What is needed here is an exact copy of every record below.

[Items from a data source]
((
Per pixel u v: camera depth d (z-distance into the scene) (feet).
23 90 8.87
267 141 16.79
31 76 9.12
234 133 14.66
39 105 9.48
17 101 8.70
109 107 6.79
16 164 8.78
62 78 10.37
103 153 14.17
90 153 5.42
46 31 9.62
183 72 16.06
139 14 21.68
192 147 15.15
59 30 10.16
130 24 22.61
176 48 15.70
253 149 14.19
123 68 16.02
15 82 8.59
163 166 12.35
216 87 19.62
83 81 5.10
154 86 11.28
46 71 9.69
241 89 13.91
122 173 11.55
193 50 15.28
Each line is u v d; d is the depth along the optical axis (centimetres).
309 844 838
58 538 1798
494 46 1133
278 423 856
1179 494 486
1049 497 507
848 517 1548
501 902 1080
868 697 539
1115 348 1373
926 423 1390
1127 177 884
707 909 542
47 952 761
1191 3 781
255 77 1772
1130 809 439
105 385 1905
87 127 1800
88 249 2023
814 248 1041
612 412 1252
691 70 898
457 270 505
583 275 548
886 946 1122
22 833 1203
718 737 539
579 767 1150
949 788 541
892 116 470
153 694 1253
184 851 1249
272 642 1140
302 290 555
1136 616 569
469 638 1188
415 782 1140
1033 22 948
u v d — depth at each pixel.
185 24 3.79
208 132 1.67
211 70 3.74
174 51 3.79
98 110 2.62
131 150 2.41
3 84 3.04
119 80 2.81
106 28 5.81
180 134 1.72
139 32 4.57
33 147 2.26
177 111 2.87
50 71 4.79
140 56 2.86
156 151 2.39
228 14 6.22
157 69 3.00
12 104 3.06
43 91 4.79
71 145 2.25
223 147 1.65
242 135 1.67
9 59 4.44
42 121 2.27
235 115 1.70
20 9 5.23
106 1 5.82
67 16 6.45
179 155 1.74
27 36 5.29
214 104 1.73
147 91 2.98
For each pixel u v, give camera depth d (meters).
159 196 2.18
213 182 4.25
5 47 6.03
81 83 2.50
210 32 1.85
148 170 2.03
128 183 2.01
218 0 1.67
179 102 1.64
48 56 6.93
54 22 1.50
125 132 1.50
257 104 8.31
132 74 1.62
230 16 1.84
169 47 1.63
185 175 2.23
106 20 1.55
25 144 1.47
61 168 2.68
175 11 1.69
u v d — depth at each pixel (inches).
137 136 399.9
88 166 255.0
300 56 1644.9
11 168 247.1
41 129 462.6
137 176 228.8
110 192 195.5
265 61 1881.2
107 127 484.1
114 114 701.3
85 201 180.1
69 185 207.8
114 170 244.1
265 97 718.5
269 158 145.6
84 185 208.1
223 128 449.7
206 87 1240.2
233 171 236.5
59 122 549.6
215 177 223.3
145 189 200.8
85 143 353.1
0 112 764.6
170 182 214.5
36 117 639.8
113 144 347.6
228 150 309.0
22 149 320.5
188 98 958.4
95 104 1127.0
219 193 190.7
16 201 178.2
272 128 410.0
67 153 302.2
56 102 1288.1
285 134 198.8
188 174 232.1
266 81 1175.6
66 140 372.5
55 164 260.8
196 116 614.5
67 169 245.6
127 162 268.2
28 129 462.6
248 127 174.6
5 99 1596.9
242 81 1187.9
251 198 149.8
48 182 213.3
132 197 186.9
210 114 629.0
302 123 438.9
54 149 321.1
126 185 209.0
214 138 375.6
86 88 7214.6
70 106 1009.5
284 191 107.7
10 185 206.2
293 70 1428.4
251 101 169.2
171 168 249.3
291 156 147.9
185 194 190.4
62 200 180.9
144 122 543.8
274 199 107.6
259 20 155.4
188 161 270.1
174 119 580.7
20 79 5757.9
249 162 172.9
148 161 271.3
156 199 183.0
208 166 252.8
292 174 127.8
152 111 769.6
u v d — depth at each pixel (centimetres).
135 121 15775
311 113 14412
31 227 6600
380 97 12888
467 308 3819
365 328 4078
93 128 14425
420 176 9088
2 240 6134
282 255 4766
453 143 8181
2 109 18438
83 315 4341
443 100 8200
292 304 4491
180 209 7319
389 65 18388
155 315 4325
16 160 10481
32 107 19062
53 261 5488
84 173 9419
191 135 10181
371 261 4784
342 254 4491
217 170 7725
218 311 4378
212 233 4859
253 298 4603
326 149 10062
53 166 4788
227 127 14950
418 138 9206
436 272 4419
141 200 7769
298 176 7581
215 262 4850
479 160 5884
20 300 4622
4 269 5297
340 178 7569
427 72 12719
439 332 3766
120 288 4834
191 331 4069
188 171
))
■ **YOUR SOLUTION**
Per pixel u v: camera depth d (z-distance into the scene) (feet).
23 90 8.87
267 141 16.79
31 76 9.12
234 133 14.66
39 105 9.48
17 101 8.70
109 107 6.79
16 164 8.78
62 78 10.37
103 153 14.17
90 153 5.42
46 31 9.62
183 72 16.06
139 14 21.68
192 147 15.15
59 30 10.16
130 24 22.61
176 48 15.70
253 149 14.19
123 68 16.02
15 82 8.59
163 166 12.35
216 87 19.62
83 81 5.10
154 86 11.28
46 71 9.69
241 89 13.91
122 173 11.55
193 50 15.28
Each line is u v d; d is the depth along the optical axis (centimetres).
309 844 838
58 538 1798
494 46 1133
278 423 856
1179 494 486
1049 497 507
848 517 1548
501 902 1080
868 697 539
1115 348 1373
926 423 1390
1127 177 884
707 909 542
47 952 761
1191 3 781
255 77 1772
1130 809 439
105 385 1905
87 127 1800
88 249 2023
814 248 1041
612 412 1252
691 70 898
457 270 505
583 275 548
886 946 1122
22 833 1203
718 737 539
579 767 1150
949 788 541
892 116 470
153 694 1253
184 851 1249
272 642 1140
302 290 555
1136 616 569
469 638 1188
415 782 1140
1033 22 948
u v d — depth at each pixel.
185 24 3.79
208 132 1.67
211 70 3.74
174 51 3.79
98 110 2.62
131 150 2.41
3 84 3.04
119 80 2.81
106 28 5.81
180 134 1.72
139 32 4.57
33 147 2.26
177 111 2.87
50 71 4.79
140 56 2.86
156 151 2.39
228 14 6.22
157 69 3.00
12 104 3.06
43 91 4.79
71 145 2.25
223 147 1.65
242 135 1.67
9 59 4.44
42 121 2.27
235 115 1.70
20 9 5.23
106 1 5.82
67 16 6.45
179 155 1.74
27 36 5.29
214 104 1.73
147 91 2.98
For each pixel u v, give camera depth d (meters).
159 196 2.18
213 182 4.25
5 47 6.03
81 83 2.50
210 32 1.85
148 170 2.03
128 183 2.01
218 0 1.67
179 102 1.64
48 56 6.93
54 22 1.50
125 132 1.50
257 104 8.31
132 74 1.62
230 16 1.84
169 47 1.63
185 175 2.23
106 20 1.55
25 144 1.47
61 168 2.68
175 11 1.69
u v d — depth at each pixel (inches).
137 136 399.9
88 166 255.0
300 56 1644.9
11 168 247.1
41 129 462.6
137 176 228.8
110 192 195.5
265 61 1881.2
107 127 484.1
114 114 701.3
85 201 180.1
69 185 207.8
114 170 244.1
265 97 718.5
269 158 145.6
84 185 208.1
223 128 449.7
206 87 1240.2
233 171 236.5
59 122 549.6
215 177 223.3
145 189 200.8
85 143 353.1
0 112 764.6
170 182 214.5
36 117 639.8
113 144 347.6
228 150 309.0
22 149 320.5
188 98 958.4
95 104 1127.0
219 193 190.7
16 201 178.2
272 128 410.0
67 153 302.2
56 102 1288.1
285 134 198.8
188 174 232.1
266 81 1175.6
66 140 372.5
55 164 260.8
196 116 614.5
67 169 245.6
127 162 268.2
28 129 462.6
248 127 174.6
5 99 1596.9
242 81 1187.9
251 198 149.8
48 182 213.3
132 197 186.9
210 114 629.0
302 123 438.9
54 149 321.1
126 185 209.0
214 138 375.6
86 88 7214.6
70 106 1009.5
284 191 107.7
10 185 206.2
293 70 1428.4
251 101 169.2
171 168 249.3
291 156 147.9
185 194 190.4
62 200 180.9
144 122 543.8
274 199 107.6
259 20 155.4
188 161 270.1
174 119 580.7
20 79 5757.9
249 162 172.9
148 161 271.3
156 199 183.0
208 166 252.8
292 174 127.8
152 111 769.6
u v d — depth at each pixel (centimetres).
135 121 15775
311 113 14412
31 227 6600
380 97 12888
467 308 3819
365 328 4078
93 128 14425
420 176 9088
2 240 6134
282 255 4766
453 143 8181
2 109 18438
83 315 4341
443 100 8200
292 304 4491
180 209 7319
389 65 18388
155 315 4325
16 160 10481
32 107 19062
53 261 5488
84 173 9419
191 135 10181
371 261 4784
342 254 4491
217 170 7725
218 311 4378
212 233 4859
253 298 4603
326 149 10062
53 166 4788
227 127 14950
418 138 9206
436 272 4419
141 200 7769
298 176 7581
215 262 4850
479 160 5884
20 300 4622
4 269 5297
340 178 7569
427 72 12719
439 332 3766
120 288 4834
191 331 4069
188 171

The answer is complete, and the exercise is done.